The Cool and the Crazy isn't made for the Space Age. Or with Space Age know-how. Jon is anti-microwave oven, anti-credit card, anti-computer. All the writing is done on a typewriter. "The only good inventions that came after the '50s are the bank card and the VCR." His friend Kevin Patey has an idea: "We'll get you guys a vintage computer, it'll take up your whole apartment." Meanwhile The Cool and the Crazy can be found at rockabilly outposts like In Your Ear, the Lost Engine Gallery, and Mars in Allston-Brighton and at Pipeline Records and the Garment District in Cambridge.
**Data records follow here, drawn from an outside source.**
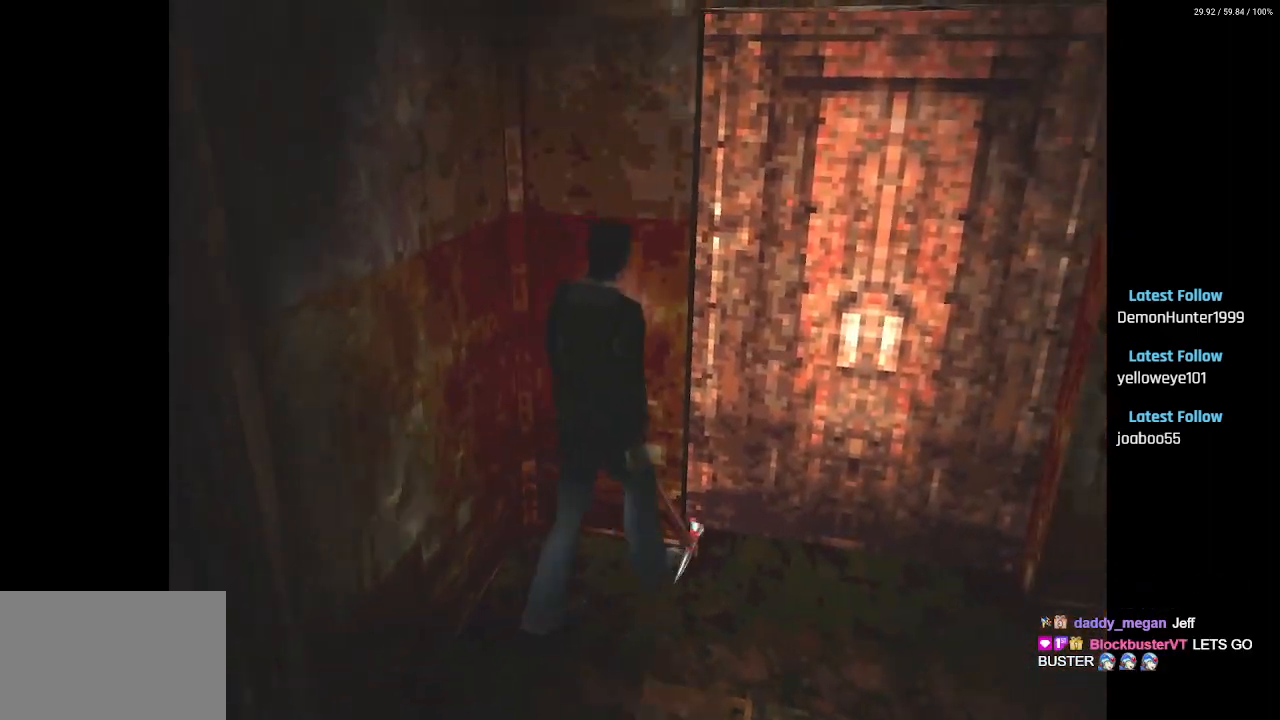
{"buttons": ["DPAD_UP"], "left_stick": "center", "right_stick": "center", "events": [[150, "DPAD_RIGHT", "up"], [383, "CROSS", "down"], [467, "CROSS", "up"]]}
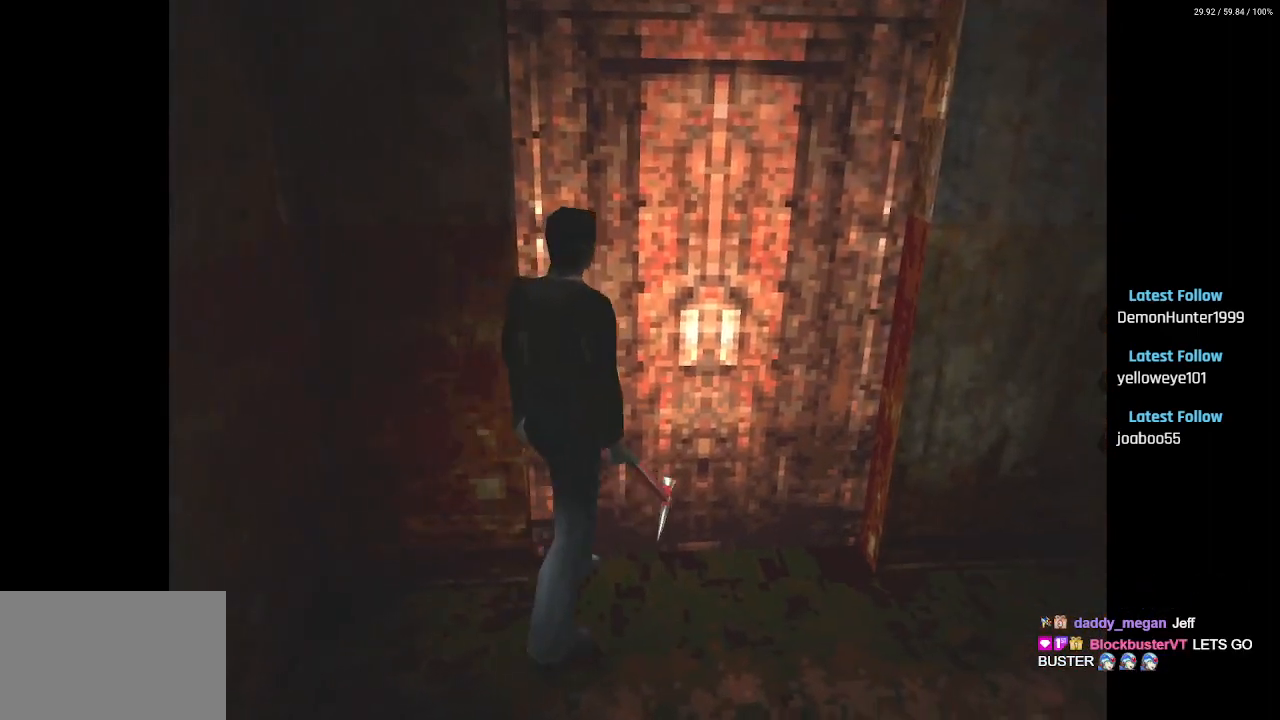
{"buttons": [], "left_stick": "center", "right_stick": "center", "events": [[17, "CROSS", "down"], [117, "CROSS", "up"], [267, "DPAD_UP", "up"]]}
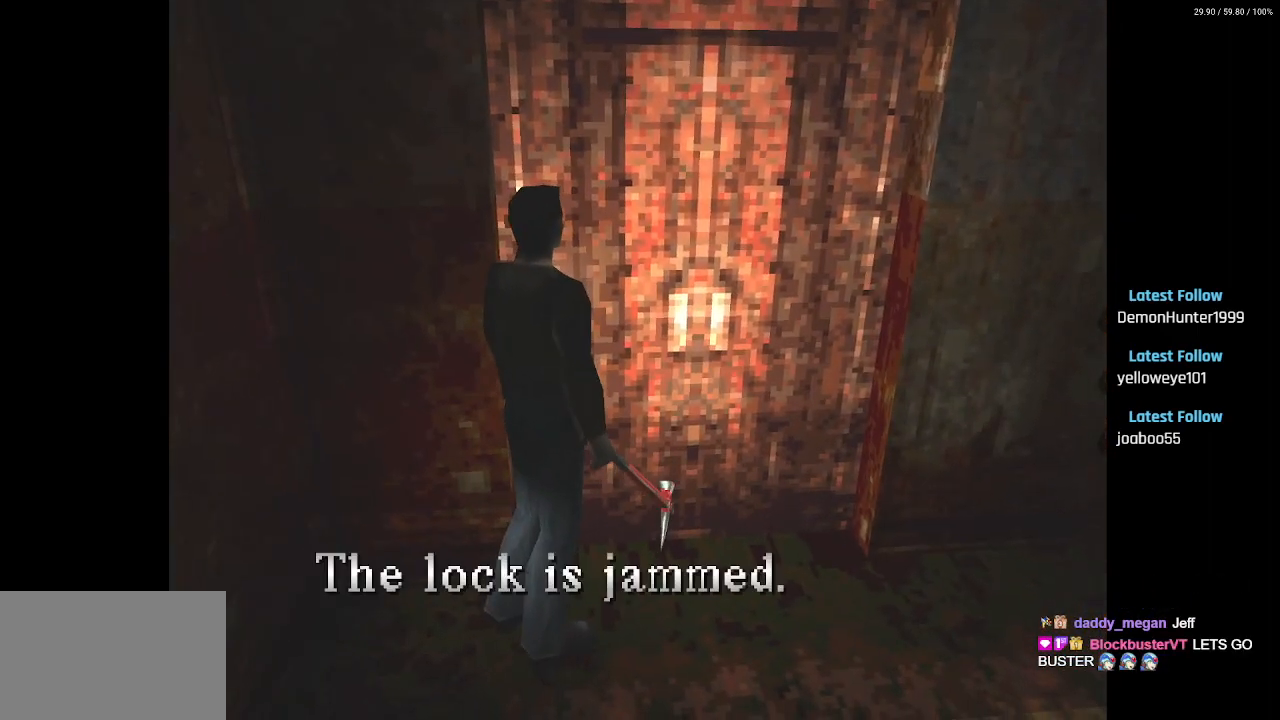
{"buttons": [], "left_stick": "center", "right_stick": "center", "events": []}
The Fathoms and the Speed Devils have tracks on an upcoming CherryDisc compilation of Boston rockabilly and surf bands called Tube (it's produced by Drew Townson and is due in stores April 23). As for the Cranktones, they've done some recording at the same place as the Fathoms -- Zippah, in Brookline. "Once this Fathoms recording stuff dies down, we'll probably concentrate more on the trio stuff," Frankie says.
Frankie grew up in Dorchester, where he was taught how to read music and play guitar by his blind father, who read music in Braille. Frankie now lives on the South Shore with his wife and two huskies, Nikki and Nicky. When he's not digging for little-known Desperate Rock and Rollgoodies, what's he listen to these days?
"Western swing -- Bob Wills, Spade Cooley. There's the band Jimmy Rivers and the Cherokees, it's really cool. One week I'll listen to that, the next week I'll listen to surf. Then I'll listen to classical. Anything that moves me in any way."
Even Neil Diamond. "He had his own thing happening. Strange voice, strange tunes." Hey, "Cherry Cherry" is pretty grand. Maybe it could be set to that swingin' rockabilly bop, and it'd be an odd little killer. No more wondrous than stumbling upon the spirit of Gene Vincent thumping hellfire at the Brendan Behan circa now.